◆ TRAVAIL DEMANDÉ
1) Présentez sous forme de liste le paragraphe du texte proposé qui commence par « Tout le système de l'ancien français se simplifia ». Conservez-en les faits principaux.
2) Citez à l'identique les lignes fournies, du début jusqu'à la ligne contenant « n17 [height=0.2 label=Params width=0.4] », celle-ci comprise. N'incluez pas les images dans la réponse.

◆ TEXTE PROPOSÉ

#####

2.1. Les changements phonétique et la disparitions des formes verbale
Tout le système de l'ancien français se simplifia. Les nombreuses diphtongues et triphtongues disparurent, se réduisant à des voyelles simples dans la langue parlée. Les «lettrés» de l'époque réagirent en exigeant de conserver des graphies qui ne correspondaient plus à la langue orale; seule la langue écrite conserva les traces de la prononciation de l'époque précédente dans des mots comme oiseau, peau, fou, fleur, coeur et saoul. On eut aussi tendance à restituer des consonnes doubles disparues en ancien français (p. ex., belle pour bele d'après le latin bella, flamme pour flame d'après flamma, etc.). Pour lutter contre les confusions dues, à l'initiale des mots, à l'alternance entre la lettre [u] et [v] dans la graphie, on ajouta un [h] initial, ce qui permit de distinguer des mots tels que huis de vis, huître de vitre, etc. Plus tard, au XVIe siècle, on introduisit la cédille pour distinguer la lettre [c] prononcée [k] de celle [c] prononcée [s], ainsi que les accents tels que à, â, ê, ô. L'orthographe se compliqua, malgré les efforts de certains pour la rationaliser. On observe aussi l'effritement des consonnes finales (par exemple grand prononcé antérieurement gran-ntt devint gran) et la contraction des mots (serment pour serement). Il n'en demeure pas moins que l'orthographe commença à se fixer, comparativement à l'ancien français, tout en se compliquant en même temps, et ce, malgré les efforts de certains pour la rationaliser.

#####

◆ DONNÉES FOURNIES
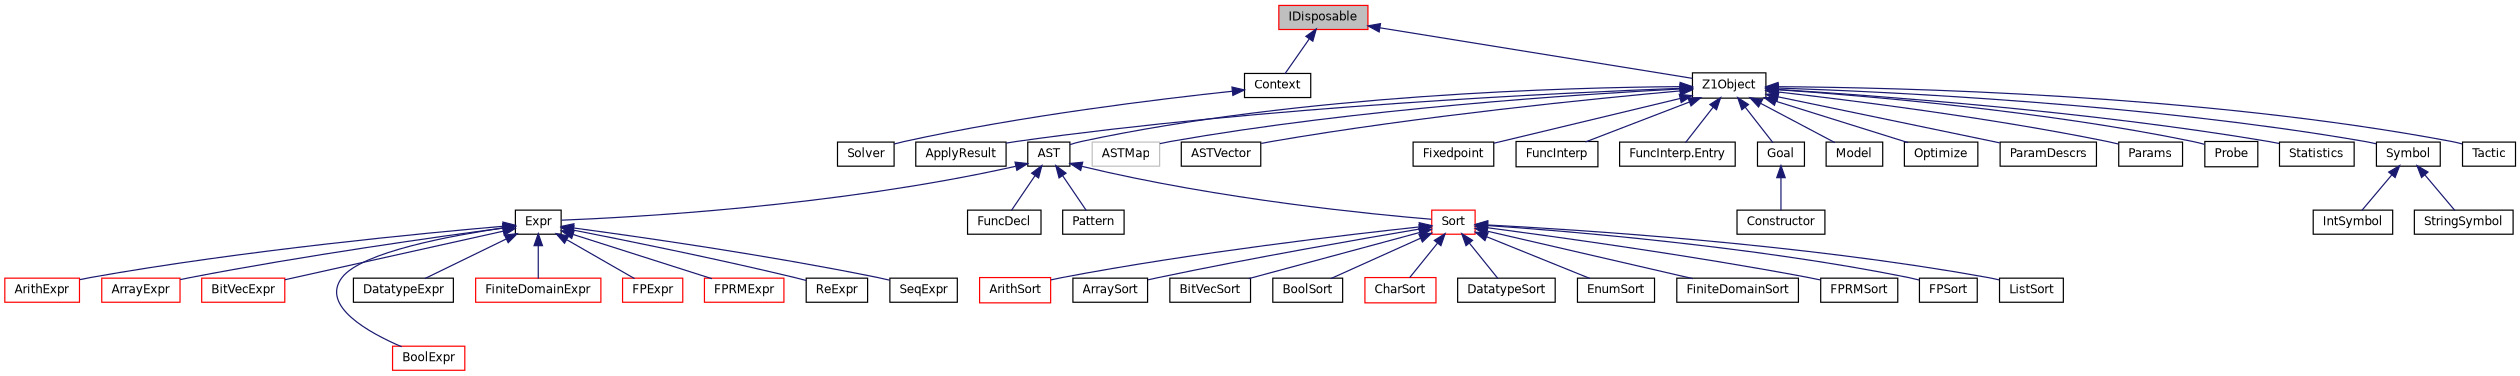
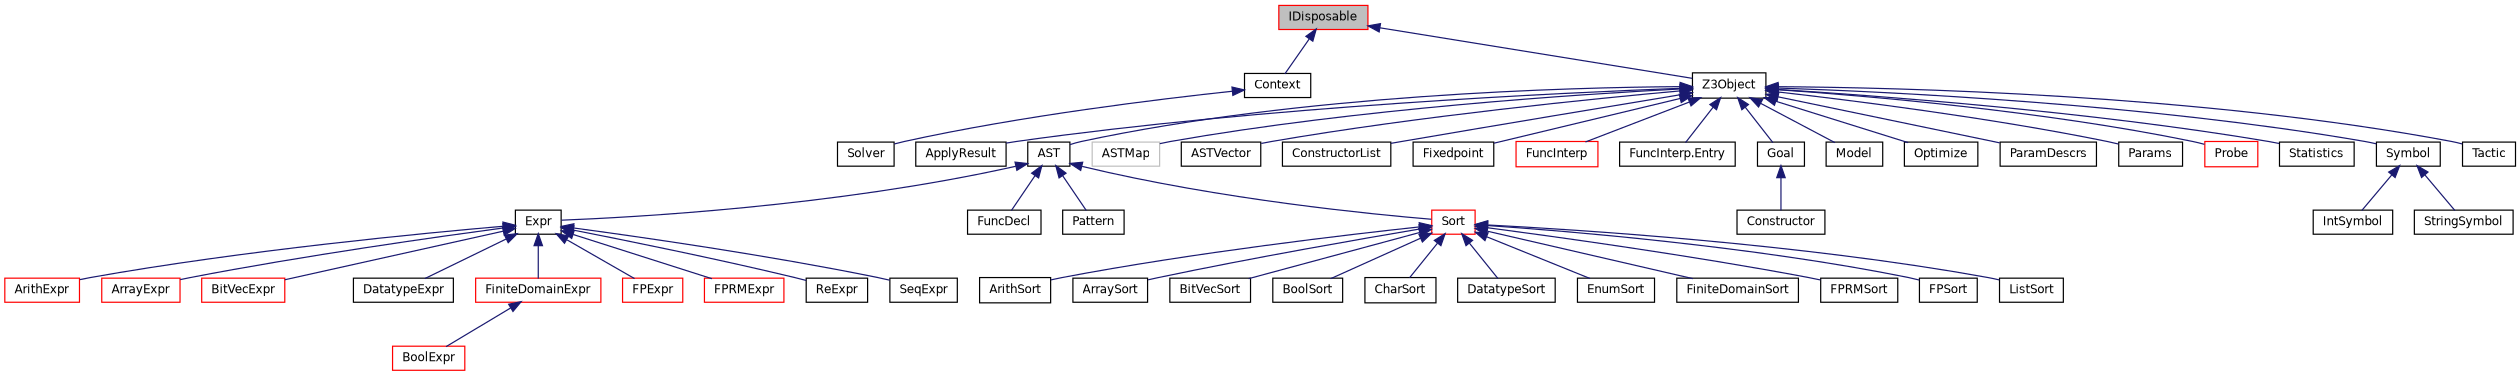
  digraph {
    rankdir=TB
    node [color=black fillcolor=white fontname=Helvetica fontsize=10 shape=record style=filled]
    edge [color=midnightblue dir=back fontname=Helvetica fontsize=10 labelfontname=Helvetica labelfontsize=10 style=solid]
    n1 [color=red fillcolor=grey75 fontcolor=black height=0.2 label=IDisposable width=0.4]
    n2 [height=0.2 label=Context width=0.4]
-   n3 [height=0.2 label=Z1Object width=0.4]
+   n3 [height=0.2 label=Z3Object width=0.4]
    n4 [height=0.2 label=Solver width=0.4]
    n5 [height=0.2 label=ApplyResult width=0.4]
    n6 [height=0.2 label=AST width=0.4]
    n7 [color=grey75 height=0.2 label=ASTMap width=0.4]
    n8 [height=0.2 label=ASTVector width=0.4]
+   n9 [height=0.2 label=ConstructorList width=0.4]
    n10 [height=0.2 label=Fixedpoint width=0.4]
-   n11 [height=0.2 label=FuncInterp width=0.4]
+   n11 [color=red height=0.2 label=FuncInterp width=0.4]
    n12 [height=0.2 label="FuncInterp.Entry" width=0.4]
    n13 [height=0.2 label=Goal width=0.4]
    n14 [height=0.2 label=Model width=0.4]
    n15 [height=0.2 label=Optimize width=0.4]
    n16 [height=0.2 label=ParamDescrs width=0.4]
    n17 [height=0.2 label=Params width=0.4]
-   n18 [height=0.2 label=Probe width=0.4]
+   n18 [color=red height=0.2 label=Probe width=0.4]
    n19 [height=0.2 label=Statistics width=0.4]
    n20 [height=0.2 label=Symbol width=0.4]
    n21 [height=0.2 label=Tactic width=0.4]
    n22 [height=0.2 label=Expr width=0.4]
    n23 [height=0.2 label=FuncDecl width=0.4]
    n24 [height=0.2 label=Pattern width=0.4]
    n25 [color=red height=0.2 label=Sort width=0.4]
    n26 [height=0.2 label=Constructor width=0.4]
    n27 [height=0.2 label=IntSymbol width=0.4]
    n28 [height=0.2 label=StringSymbol width=0.4]
    n29 [color=red height=0.2 label=ArithExpr width=0.4]
    n30 [color=red height=0.2 label=ArrayExpr width=0.4]
    n31 [color=red height=0.2 label=BitVecExpr width=0.4]
    n32 [color=red height=0.2 label=BoolExpr width=0.4]
    n33 [height=0.2 label=DatatypeExpr width=0.4]
    n34 [color=red height=0.2 label=FiniteDomainExpr width=0.4]
    n35 [color=red height=0.2 label=FPExpr width=0.4]
    n36 [color=red height=0.2 label=FPRMExpr width=0.4]
    n37 [height=0.2 label=ReExpr width=0.4]
    n38 [height=0.2 label=SeqExpr width=0.4]
-   n39 [color=red height=0.2 label=ArithSort width=0.4]
+   n39 [height=0.2 label=ArithSort width=0.4]
    n40 [height=0.2 label=ArraySort width=0.4]
    n41 [height=0.2 label=BitVecSort width=0.4]
    n42 [height=0.2 label=BoolSort width=0.4]
-   n43 [color=red height=0.2 label=CharSort width=0.4]
+   n43 [height=0.2 label=CharSort width=0.4]
    n44 [height=0.2 label=DatatypeSort width=0.4]
    n45 [height=0.2 label=EnumSort width=0.4]
    n46 [height=0.2 label=FiniteDomainSort width=0.4]
    n47 [height=0.2 label=FPRMSort width=0.4]
    n48 [height=0.2 label=FPSort width=0.4]
    n49 [height=0.2 label=ListSort width=0.4]
    n1 -> n2
    n1 -> n3
    n2 -> n4
    n3 -> n5
    n3 -> n6
    n3 -> n7
    n3 -> n8
+   n3 -> n9
    n3 -> n10
    n3 -> n11
    n3 -> n12
    n3 -> n13
    n3 -> n14
    n3 -> n15
    n3 -> n16
    n3 -> n17
    n3 -> n18
    n3 -> n19
    n3 -> n20
    n3 -> n21
    n6 -> n22
    n6 -> n23
    n6 -> n24
    n6 -> n25
    n13 -> n26
    n20 -> n27
    n20 -> n28
    n22 -> n29
    n22 -> n30
    n22 -> n31
-   n22 -> n32
+   n34 -> n32
    n22 -> n33
    n22 -> n34
    n22 -> n35
    n22 -> n36
    n22 -> n37
    n22 -> n38
    n25 -> n39
    n25 -> n40
    n25 -> n41
    n25 -> n42
    n25 -> n43
    n25 -> n44
    n25 -> n45
    n25 -> n46
    n25 -> n47
    n25 -> n48
    n25 -> n49
  }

#####

◆ CORRIGÉ
1)
- Simplification de tout le système de l'ancien français : à l'oral, les diphtongues et triphtongues se réduisent à des voyelles simples.
- Les « lettrés » exigent de conserver des graphies qui ne correspondent plus à l'oral. Seul l'écrit garde la trace de l'ancienne prononciation (oiseau, peau, fou, fleur, coeur, saoul).
- Restitution de consonnes doubles d'après le latin : belle pour bele, flamme pour flame.
- Ajout d'un [h] initial pour éviter la confusion entre [u] et [v] en début de mot (huis/vis, huître/vitre).
- Au XVIe siècle, introduction de la cédille pour distinguer le [c] prononcé [k] du [c] prononcé [s], et introduction des accents (à, â, ê, ô).
- Effritement des consonnes finales (grand, autrefois prononcé gran-ntt, devient gran) et contraction des mots (serment pour serement).
- Par rapport à l'ancien français, l'orthographe commence à se fixer tout en se compliquant, malgré les efforts de certains pour la rationaliser.

2)
  digraph {
    rankdir=TB
    node [color=black fillcolor=white fontname=Helvetica fontsize=10 shape=record style=filled]
    edge [color=midnightblue dir=back fontname=Helvetica fontsize=10 labelfontname=Helvetica labelfontsize=10 style=solid]
    n1 [color=red fillcolor=grey75 fontcolor=black height=0.2 label=IDisposable width=0.4]
    n2 [height=0.2 label=Context width=0.4]
-   n3 [height=0.2 label=Z1Object width=0.4]
+   n3 [height=0.2 label=Z3Object width=0.4]
    n4 [height=0.2 label=Solver width=0.4]
    n5 [height=0.2 label=ApplyResult width=0.4]
    n6 [height=0.2 label=AST width=0.4]
    n7 [color=grey75 height=0.2 label=ASTMap width=0.4]
    n8 [height=0.2 label=ASTVector width=0.4]
+   n9 [height=0.2 label=ConstructorList width=0.4]
    n10 [height=0.2 label=Fixedpoint width=0.4]
-   n11 [height=0.2 label=FuncInterp width=0.4]
+   n11 [color=red height=0.2 label=FuncInterp width=0.4]
    n12 [height=0.2 label="FuncInterp.Entry" width=0.4]
    n13 [height=0.2 label=Goal width=0.4]
    n14 [height=0.2 label=Model width=0.4]
    n15 [height=0.2 label=Optimize width=0.4]
    n16 [height=0.2 label=ParamDescrs width=0.4]
    n17 [height=0.2 label=Params width=0.4]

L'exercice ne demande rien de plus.